+++ RECORDS
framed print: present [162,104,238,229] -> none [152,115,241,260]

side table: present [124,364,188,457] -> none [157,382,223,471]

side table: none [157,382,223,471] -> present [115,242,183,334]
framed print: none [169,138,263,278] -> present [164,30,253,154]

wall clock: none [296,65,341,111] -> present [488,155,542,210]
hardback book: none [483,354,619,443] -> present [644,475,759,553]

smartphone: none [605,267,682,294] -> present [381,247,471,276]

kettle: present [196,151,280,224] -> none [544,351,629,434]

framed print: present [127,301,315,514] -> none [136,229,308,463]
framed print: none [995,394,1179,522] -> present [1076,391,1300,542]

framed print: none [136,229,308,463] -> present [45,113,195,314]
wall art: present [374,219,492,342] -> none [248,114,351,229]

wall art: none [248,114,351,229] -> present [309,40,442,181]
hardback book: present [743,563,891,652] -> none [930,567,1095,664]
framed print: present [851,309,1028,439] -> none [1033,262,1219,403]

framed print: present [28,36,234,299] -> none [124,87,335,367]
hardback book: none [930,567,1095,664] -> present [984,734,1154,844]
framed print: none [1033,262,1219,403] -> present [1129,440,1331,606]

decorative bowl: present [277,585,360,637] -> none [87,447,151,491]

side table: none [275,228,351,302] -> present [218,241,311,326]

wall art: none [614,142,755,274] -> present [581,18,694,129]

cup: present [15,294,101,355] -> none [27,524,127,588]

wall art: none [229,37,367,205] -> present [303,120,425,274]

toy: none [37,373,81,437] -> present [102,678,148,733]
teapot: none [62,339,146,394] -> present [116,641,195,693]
++++++
Go through the entries and repeat each one exactly.

### COMPLETED TASK
framed print: present [162,104,238,229] -> none [152,115,241,260]

side table: present [124,364,188,457] -> none [157,382,223,471]

side table: none [157,382,223,471] -> present [115,242,183,334]
framed print: none [169,138,263,278] -> present [164,30,253,154]

wall clock: none [296,65,341,111] -> present [488,155,542,210]
hardback book: none [483,354,619,443] -> present [644,475,759,553]

smartphone: none [605,267,682,294] -> present [381,247,471,276]

kettle: present [196,151,280,224] -> none [544,351,629,434]

framed print: present [127,301,315,514] -> none [136,229,308,463]
framed print: none [995,394,1179,522] -> present [1076,391,1300,542]

framed print: none [136,229,308,463] -> present [45,113,195,314]
wall art: present [374,219,492,342] -> none [248,114,351,229]

wall art: none [248,114,351,229] -> present [309,40,442,181]
hardback book: present [743,563,891,652] -> none [930,567,1095,664]
framed print: present [851,309,1028,439] -> none [1033,262,1219,403]

framed print: present [28,36,234,299] -> none [124,87,335,367]
hardback book: none [930,567,1095,664] -> present [984,734,1154,844]
framed print: none [1033,262,1219,403] -> present [1129,440,1331,606]

decorative bowl: present [277,585,360,637] -> none [87,447,151,491]

side table: none [275,228,351,302] -> present [218,241,311,326]

wall art: none [614,142,755,274] -> present [581,18,694,129]

cup: present [15,294,101,355] -> none [27,524,127,588]

wall art: none [229,37,367,205] -> present [303,120,425,274]

toy: none [37,373,81,437] -> present [102,678,148,733]
teapot: none [62,339,146,394] -> present [116,641,195,693]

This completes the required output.